The research reported here has limitations: its cross-sectional nature constrains the ability to interpret the causal relationships between the study variables and the collected data; these were self-reported and therefore may have been subject to bias. It was therefore not possible to evaluate the causal relationship between the independent and dependent variables. However, the researcher sought to provide an initial understanding of the variables that predict the overall perception of patient safety culture among critical care nurses working in Oman.
It should be noted that cultural differences are likely to have affected the internal consistency of the tools used because these would have originally been developed within the context of Western cultures. This may account for the differences and lower internal consistency values calculated in this study. For example, Eiras et al (2014) showed that the HSOPSC had a Cronbach's alpha of value of 0.96. In this study the value was 0.85.
The Maslach survey dimensions have been shown to have Cronbach's alpha values of EE (0.80), PA (0.77) and DP (0.73) (Lheureux et al, 2017). In the current study the values were 0.77, 0.80 and 0.73 respectively.
The FAS has been shown to be a valid and reliable instrument with a Cronbach's alpha of 0.90 (De Vries et al, 2003). In this study the value was 0.76.

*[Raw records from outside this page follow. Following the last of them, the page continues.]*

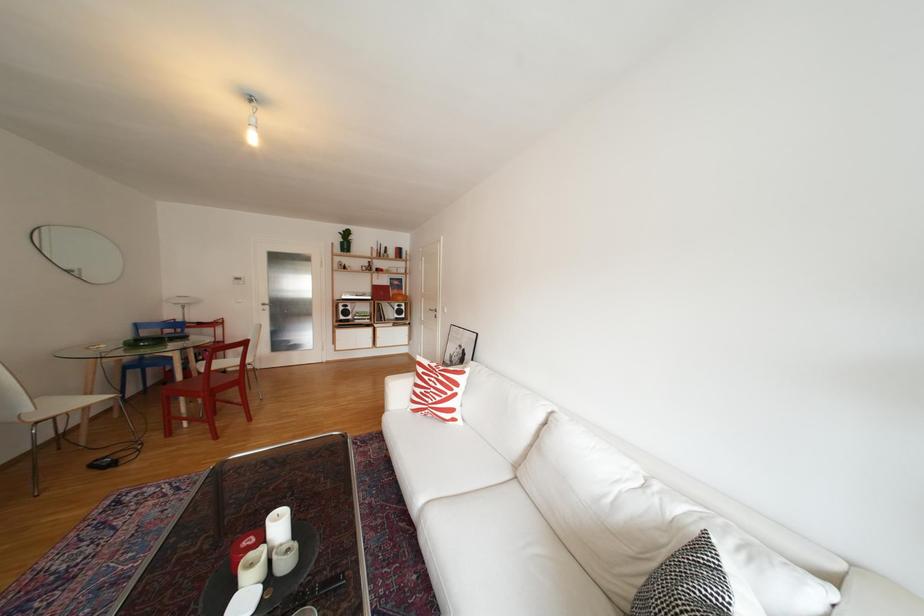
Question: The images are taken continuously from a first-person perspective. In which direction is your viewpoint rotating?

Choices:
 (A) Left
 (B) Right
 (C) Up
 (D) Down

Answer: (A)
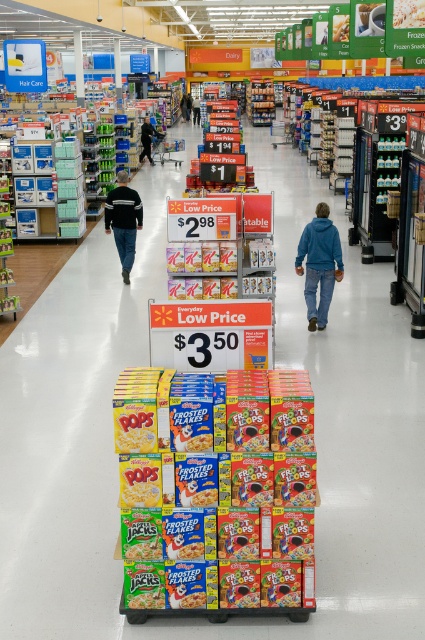
Which of these two, multicolored cardboard frosted flakes at center or black fleece jacket at left, stands shorter?

multicolored cardboard frosted flakes at center is shorter.

Can you confirm if multicolored cardboard frosted flakes at center is thinner than black fleece jacket at left?

No, multicolored cardboard frosted flakes at center is not thinner than black fleece jacket at left.

Find the location of a particular element. The image size is (425, 640). multicolored cardboard frosted flakes at center is located at coordinates (215, 513).

Where is `multicolored cardboard frosted flakes at center`? The height and width of the screenshot is (640, 425). multicolored cardboard frosted flakes at center is located at coordinates (215, 513).

From the picture: Is blue fleece jacket at center thinner than black fleece jacket at left?

No, blue fleece jacket at center is not thinner than black fleece jacket at left.

Between point (320, 211) and point (122, 273), which one is positioned in front?

Point (320, 211) is in front.

Between point (308, 301) and point (132, 228), which one is positioned behind?

Point (132, 228)

Where is `blue fleece jacket at center`? blue fleece jacket at center is located at coordinates (319, 264).

Is multicolored cardboard frosted flakes at center thinner than dark blue jeans at center?

No, multicolored cardboard frosted flakes at center is not thinner than dark blue jeans at center.

Does multicolored cardboard frosted flakes at center have a greater height compared to dark blue jeans at center?

Yes, multicolored cardboard frosted flakes at center is taller than dark blue jeans at center.

Does point (124, 572) lie in front of point (147, 128)?

Yes, it is.

At what (x,y) coordinates should I click in order to perform the action: click on multicolored cardboard frosted flakes at center. Please return your answer as a coordinate pair (x, y). Looking at the image, I should click on (215, 513).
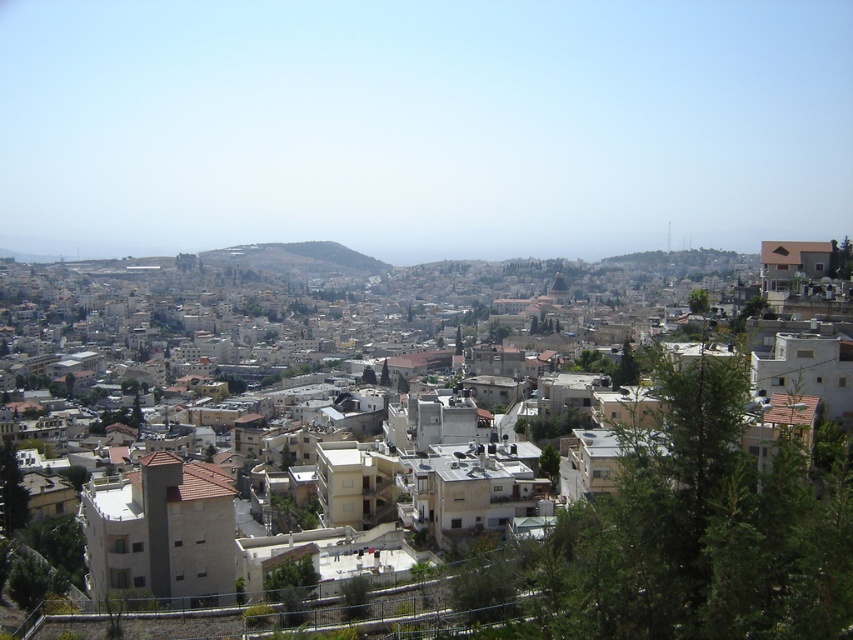
Does beige stone buildings at center have a larger size compared to green grassy hillside at center?

Correct, beige stone buildings at center is larger in size than green grassy hillside at center.

The width and height of the screenshot is (853, 640). I want to click on beige stone buildings at center, so click(317, 300).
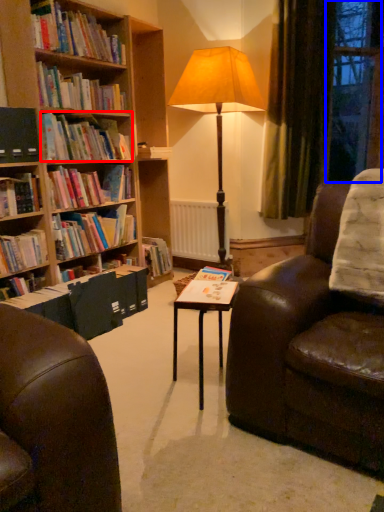
Question: Which point is further to the camera, book (highlighted by a red box) or window (highlighted by a blue box)?

Choices:
 (A) book
 (B) window

Answer: (B)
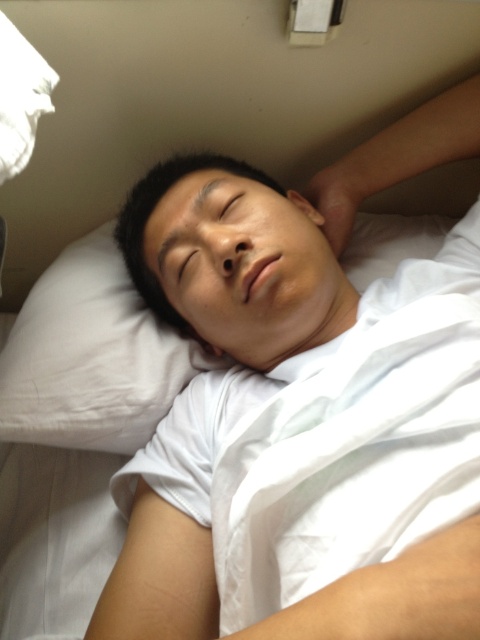
Does white soft pillow at center appear over black matte eye at upper center?

Actually, white soft pillow at center is below black matte eye at upper center.

Is point (112, 440) positioned before point (248, 182)?

No, (112, 440) is further to viewer.

You are a GUI agent. You are given a task and a screenshot of the screen. Output one action in this format:
    pyautogui.click(x=<x>, y=<y>)
    Task: Click on the white soft pillow at center
    
    Given the screenshot: What is the action you would take?
    pyautogui.click(x=91, y=356)

Which is above, white cotton shirt at center or white soft pillow at center?

Positioned higher is white soft pillow at center.

Is point (304, 321) in front of point (69, 417)?

Yes, point (304, 321) is in front of point (69, 417).

What are the coordinates of `white cotton shirt at center` in the screenshot? It's located at (238, 262).

How much distance is there between smooth skin head at center and brown matte eye at center?

smooth skin head at center is 2.88 inches from brown matte eye at center.

Does smooth skin head at center appear over brown matte eye at center?

Yes.

Does point (340, 308) come behind point (192, 252)?

Yes, it is behind point (192, 252).

What are the coordinates of `smooth skin head at center` in the screenshot? It's located at (237, 262).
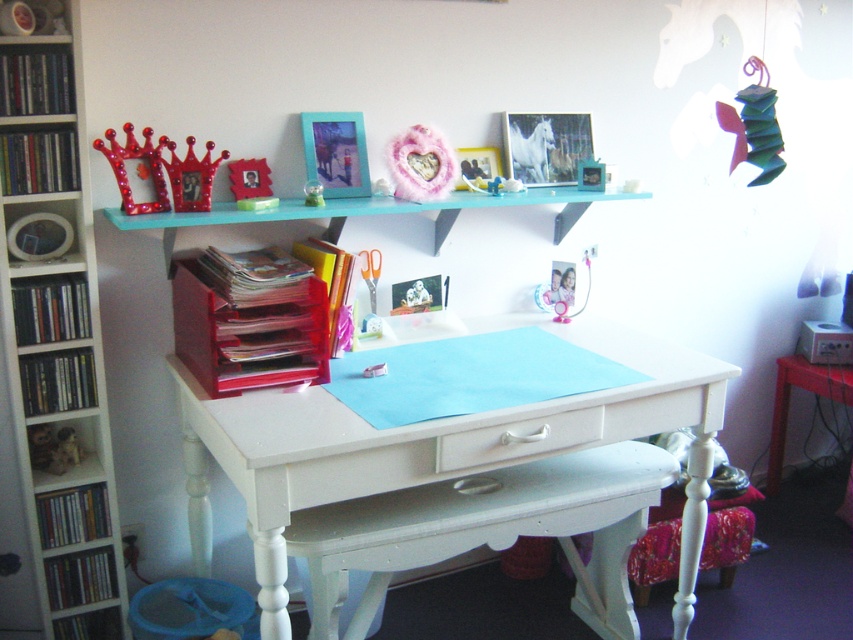
You are organizing a small pink gift box that is 10 cm in height. You want to place it on either the white wood bookcase at left or the fluffy pink heart at upper center. Which object can accommodate the gift box in terms of size?

The white wood bookcase at left has a larger size compared to the fluffy pink heart at upper center, so the gift box can be placed on the white wood bookcase at left.

You are standing in front of the workspace and want to reach the matte white horse at upper center. If your arm can extend 1.8 meters, can you reach it without moving your feet?

The matte white horse at upper center is 2.14 meters away from the camera, which is farther than your arm can reach. You cannot reach it without moving your feet.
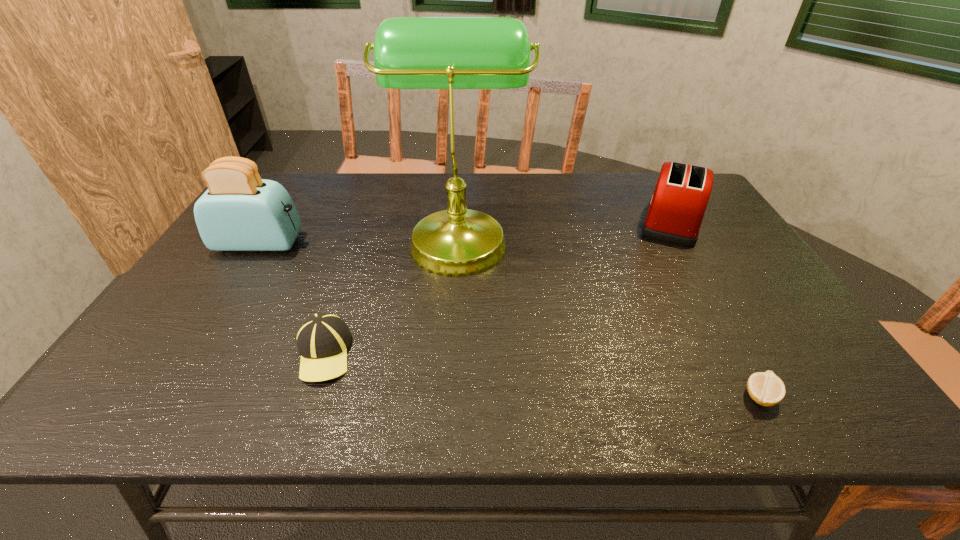
The width and height of the screenshot is (960, 540). Find the location of `unoccupied position between the shortest object and the third object from left to right`. unoccupied position between the shortest object and the third object from left to right is located at coordinates (610, 317).

Where is `vacant area that lies between the shortest object and the fourth tallest object`? Image resolution: width=960 pixels, height=540 pixels. vacant area that lies between the shortest object and the fourth tallest object is located at coordinates (541, 374).

What are the coordinates of `free space between the leftmost object and the second object from left to right` in the screenshot? It's located at (292, 298).

Identify the location of free spot between the lemon and the tallest object. This screenshot has height=540, width=960. pyautogui.click(x=610, y=317).

In order to click on free space between the second shortest object and the fourth shortest object in this screenshot , I will do `click(292, 298)`.

The width and height of the screenshot is (960, 540). In order to click on vacant space in between the lamp and the right toaster in this screenshot , I will do `click(564, 230)`.

Find the location of `free spot between the taller toaster and the baseball cap`. free spot between the taller toaster and the baseball cap is located at coordinates (292, 298).

Locate an element on the screen. The height and width of the screenshot is (540, 960). object that is the fourth closest to the second shortest object is located at coordinates (676, 209).

Identify which object is the third closest to the fourth shortest object. Please provide its 2D coordinates. Your answer should be formatted as a tuple, i.e. [(x, y)], where the tuple contains the x and y coordinates of a point satisfying the conditions above.

[(676, 209)]

The height and width of the screenshot is (540, 960). Find the location of `vacant space that satisfies the following two spatial constraints: 1. on the desk next to the lamp; 2. with the brim of the baseball cap facing forward`. vacant space that satisfies the following two spatial constraints: 1. on the desk next to the lamp; 2. with the brim of the baseball cap facing forward is located at coordinates (451, 353).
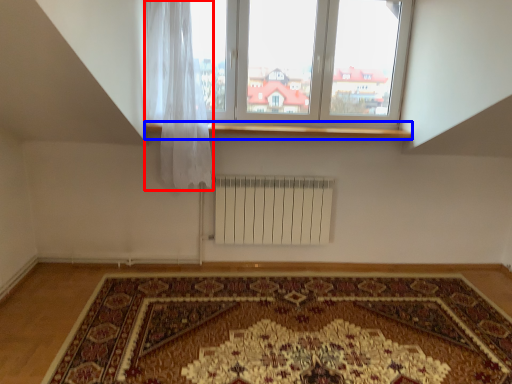
Question: Which object appears closest to the camera in this image, curtain (highlighted by a red box) or window sill (highlighted by a blue box)?

Choices:
 (A) curtain
 (B) window sill

Answer: (A)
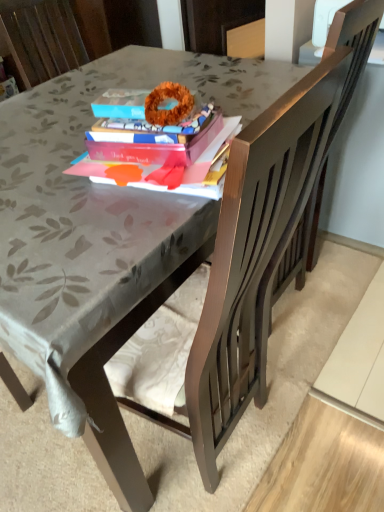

However, the value for the NASA task load index found in this study was close to that cited by Hoonakker et al (2011), who reported the test-retest reliability of the NASA TLX scale to be 0.77. In this study the value was 0.72.
The PES-NWI has been validated with a Cronbach alpha value range of 0.71–0.84 (Lake, 2002). In the current study, Cronbach's alpha value was calculated to be 0.96. The reason for the difference may be because the sample in this study was homogenous (ie comprised solely of nurses who worked in critical care units), whereas in Lake's study, the sample comprised a random selection of all nurses working in 16 hospitals.
Conclusion
The study showed that fatigue, the work environment, depersonalisation, emotional exhaustion and personal accomplishment were the predictors for perceptions of patient safety among critical care nurses in Oman. It was observed that nurses' workloads did not have a statistically significant relationship with overall perceptions. A patient safety culture is pivotal in delivering high-quality health care, so it is important to identify factors that affect an organisation's patient safety culture from the nurses' perspective, in this case among critical care nurses in Oman. Ensuring patient safety is an important ambition for any health organisation and senior management in any healthcare institution—policymakers, managers and nursing administrators—must focus on these predictors and find strategies to address them in order to enhance patient safety.